- **Stored data entries**:
──────

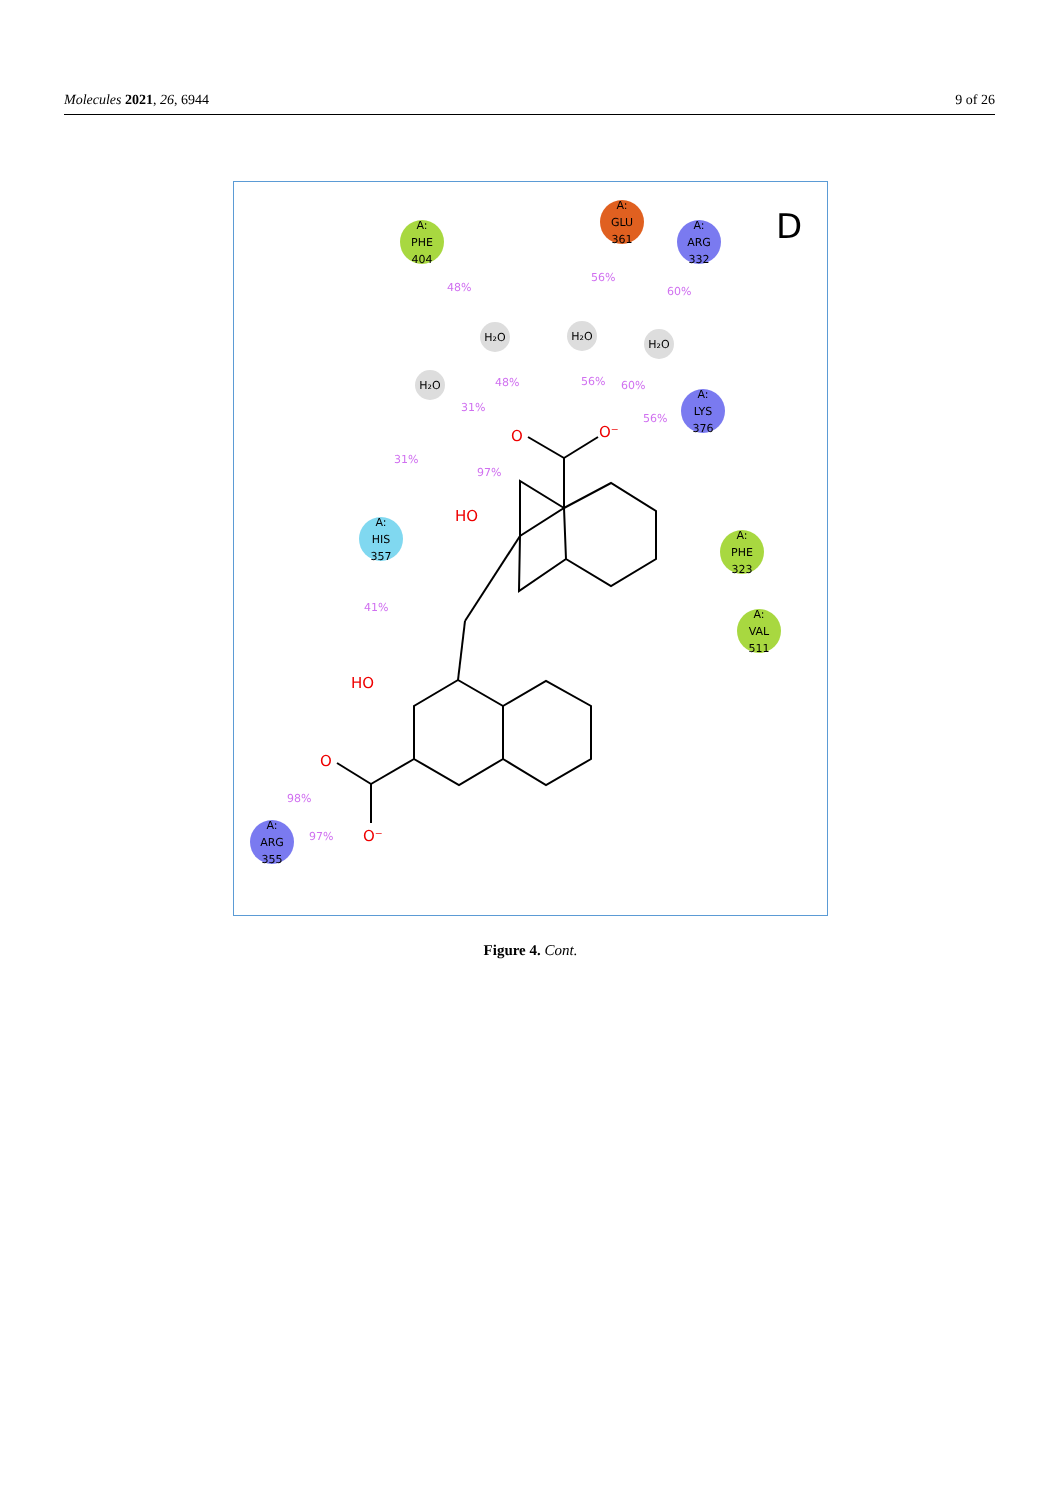Molecules 2021, 26, 6944 9 of 26
O
O⁻
HO
HO
O
O⁻
48%
56%
60%
48%
56%
60%
31%
56%
31%
97%
41%
98%
97%
A:
PHE
404
A:
GLU
361
A:
ARG
332
A:
LYS
376
A:
HIS
357
A:
PHE
323
A:
VAL
511
A:
ARG
355
H₂O
H₂O
H₂O
H₂O
D
Figure 4. Cont.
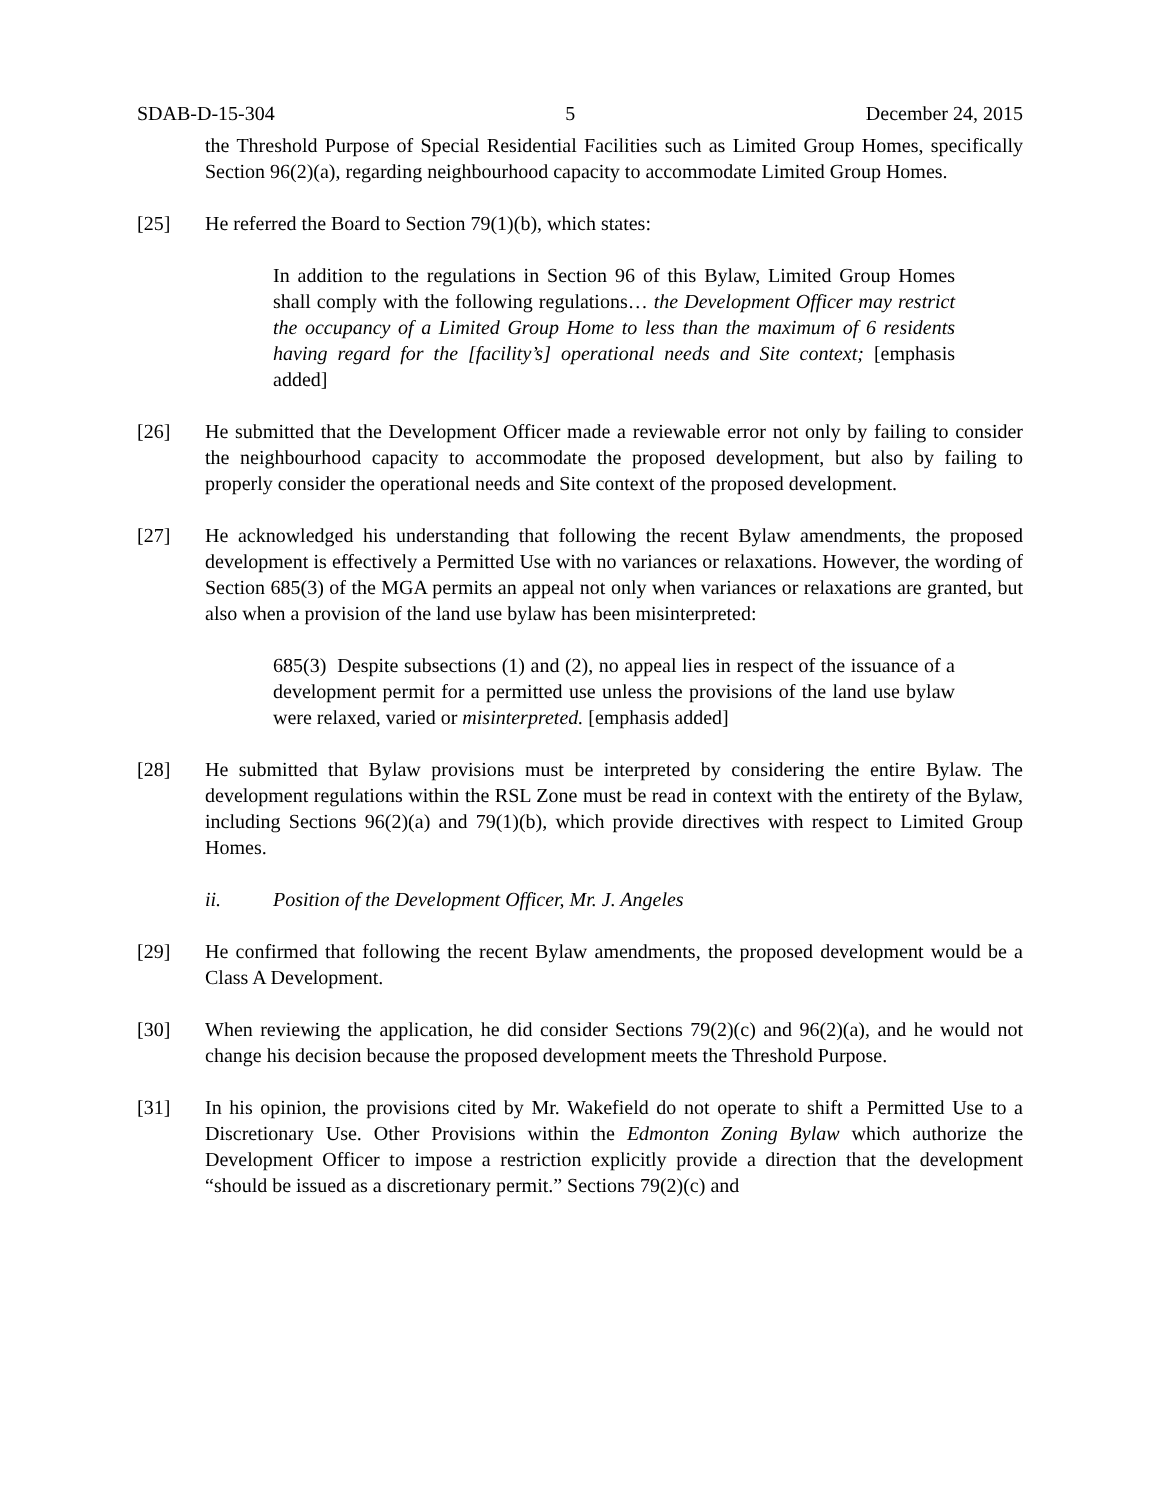SDAB-D-15-304 5 December 24, 2015
the Threshold Purpose of Special Residential Facilities such as Limited Group Homes, specifically Section 96(2)(a), regarding neighbourhood capacity to accommodate Limited Group Homes.
[25] He referred the Board to Section 79(1)(b), which states:
In addition to the regulations in Section 96 of this Bylaw, Limited Group Homes shall comply with the following regulations… the Development Officer may restrict the occupancy of a Limited Group Home to less than the maximum of 6 residents having regard for the [facility’s] operational needs and Site context; [emphasis added]
[26] He submitted that the Development Officer made a reviewable error not only by failing to consider the neighbourhood capacity to accommodate the proposed development, but also by failing to properly consider the operational needs and Site context of the proposed development.
[27] He acknowledged his understanding that following the recent Bylaw amendments, the proposed development is effectively a Permitted Use with no variances or relaxations. However, the wording of Section 685(3) of the MGA permits an appeal not only when variances or relaxations are granted, but also when a provision of the land use bylaw has been misinterpreted:
685(3) Despite subsections (1) and (2), no appeal lies in respect of the issuance of a development permit for a permitted use unless the provisions of the land use bylaw were relaxed, varied or misinterpreted. [emphasis added]
[28] He submitted that Bylaw provisions must be interpreted by considering the entire Bylaw. The development regulations within the RSL Zone must be read in context with the entirety of the Bylaw, including Sections 96(2)(a) and 79(1)(b), which provide directives with respect to Limited Group Homes.
ii. Position of the Development Officer, Mr. J. Angeles
[29] He confirmed that following the recent Bylaw amendments, the proposed development would be a Class A Development.
[30] When reviewing the application, he did consider Sections 79(2)(c) and 96(2)(a), and he would not change his decision because the proposed development meets the Threshold Purpose.
[31] In his opinion, the provisions cited by Mr. Wakefield do not operate to shift a Permitted Use to a Discretionary Use. Other Provisions within the Edmonton Zoning Bylaw which authorize the Development Officer to impose a restriction explicitly provide a direction that the development “should be issued as a discretionary permit.” Sections 79(2)(c) and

──────

Select the lines from the entries that include the word "would".

- **SOLUTION**:
[29] He confirmed that following the recent Bylaw amendments, the proposed development would be a Class A Development.
[30] When reviewing the application, he did consider Sections 79(2)(c) and 96(2)(a), and he would not change his decision because the proposed development meets the Threshold Purpose.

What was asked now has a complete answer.